:: Task goal ::
Retype the entries in full.

:: Data under study ::
------------------------------

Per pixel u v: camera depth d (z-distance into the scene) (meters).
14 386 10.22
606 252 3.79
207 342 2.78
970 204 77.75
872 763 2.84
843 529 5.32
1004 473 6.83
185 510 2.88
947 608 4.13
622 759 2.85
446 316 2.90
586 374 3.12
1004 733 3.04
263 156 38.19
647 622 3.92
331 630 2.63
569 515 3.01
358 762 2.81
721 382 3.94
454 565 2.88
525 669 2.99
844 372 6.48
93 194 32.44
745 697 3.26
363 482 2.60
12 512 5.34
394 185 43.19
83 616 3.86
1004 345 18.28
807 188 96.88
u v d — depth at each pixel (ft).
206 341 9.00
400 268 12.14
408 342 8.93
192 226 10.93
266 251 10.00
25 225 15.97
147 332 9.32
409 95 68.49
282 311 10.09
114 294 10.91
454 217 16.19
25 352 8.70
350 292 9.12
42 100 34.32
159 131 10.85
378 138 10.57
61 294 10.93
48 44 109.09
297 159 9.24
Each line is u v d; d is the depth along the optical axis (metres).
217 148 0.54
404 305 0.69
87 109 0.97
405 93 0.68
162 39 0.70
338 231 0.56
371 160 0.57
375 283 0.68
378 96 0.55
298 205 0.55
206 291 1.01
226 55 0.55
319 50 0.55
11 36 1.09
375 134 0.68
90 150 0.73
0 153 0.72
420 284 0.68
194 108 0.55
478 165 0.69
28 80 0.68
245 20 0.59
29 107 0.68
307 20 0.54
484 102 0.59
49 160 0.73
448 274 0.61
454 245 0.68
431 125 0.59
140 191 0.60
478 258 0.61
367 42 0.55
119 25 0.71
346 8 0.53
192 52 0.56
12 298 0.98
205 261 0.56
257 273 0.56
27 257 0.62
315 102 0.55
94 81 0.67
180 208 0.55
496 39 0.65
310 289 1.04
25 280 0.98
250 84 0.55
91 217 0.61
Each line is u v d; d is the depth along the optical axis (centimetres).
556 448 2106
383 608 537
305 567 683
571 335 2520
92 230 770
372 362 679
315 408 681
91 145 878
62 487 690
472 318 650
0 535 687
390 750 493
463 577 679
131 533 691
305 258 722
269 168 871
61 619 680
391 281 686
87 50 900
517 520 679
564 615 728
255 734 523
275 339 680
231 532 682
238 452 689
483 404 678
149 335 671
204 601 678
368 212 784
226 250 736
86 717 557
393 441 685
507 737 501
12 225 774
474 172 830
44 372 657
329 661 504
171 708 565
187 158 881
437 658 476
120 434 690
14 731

------------------------------

:: Your solution ::
Per pixel u v: camera depth d (z-distance into the scene) (meters).
14 386 10.22
606 252 3.79
207 342 2.78
970 204 77.75
872 763 2.84
843 529 5.32
1004 473 6.83
185 510 2.88
947 608 4.13
622 759 2.85
446 316 2.90
586 374 3.12
1004 733 3.04
263 156 38.19
647 622 3.92
331 630 2.63
569 515 3.01
358 762 2.81
721 382 3.94
454 565 2.88
525 669 2.99
844 372 6.48
93 194 32.44
745 697 3.26
363 482 2.60
12 512 5.34
394 185 43.19
83 616 3.86
1004 345 18.28
807 188 96.88
u v d — depth at each pixel (ft).
206 341 9.00
400 268 12.14
408 342 8.93
192 226 10.93
266 251 10.00
25 225 15.97
147 332 9.32
409 95 68.49
282 311 10.09
114 294 10.91
454 217 16.19
25 352 8.70
350 292 9.12
42 100 34.32
159 131 10.85
378 138 10.57
61 294 10.93
48 44 109.09
297 159 9.24
Each line is u v d; d is the depth along the optical axis (metres).
217 148 0.54
404 305 0.69
87 109 0.97
405 93 0.68
162 39 0.70
338 231 0.56
371 160 0.57
375 283 0.68
378 96 0.55
298 205 0.55
206 291 1.01
226 55 0.55
319 50 0.55
11 36 1.09
375 134 0.68
90 150 0.73
0 153 0.72
420 284 0.68
194 108 0.55
478 165 0.69
28 80 0.68
245 20 0.59
29 107 0.68
307 20 0.54
484 102 0.59
49 160 0.73
448 274 0.61
454 245 0.68
431 125 0.59
140 191 0.60
478 258 0.61
367 42 0.55
119 25 0.71
346 8 0.53
192 52 0.56
12 298 0.98
205 261 0.56
257 273 0.56
27 257 0.62
315 102 0.55
94 81 0.67
180 208 0.55
496 39 0.65
310 289 1.04
25 280 0.98
250 84 0.55
91 217 0.61
Each line is u v d; d is the depth along the optical axis (centimetres).
556 448 2106
383 608 537
305 567 683
571 335 2520
92 230 770
372 362 679
315 408 681
91 145 878
62 487 690
472 318 650
0 535 687
390 750 493
463 577 679
131 533 691
305 258 722
269 168 871
61 619 680
391 281 686
87 50 900
517 520 679
564 615 728
255 734 523
275 339 680
231 532 682
238 452 689
483 404 678
149 335 671
204 601 678
368 212 784
226 250 736
86 717 557
393 441 685
507 737 501
12 225 774
474 172 830
44 372 657
329 661 504
171 708 565
187 158 881
437 658 476
120 434 690
14 731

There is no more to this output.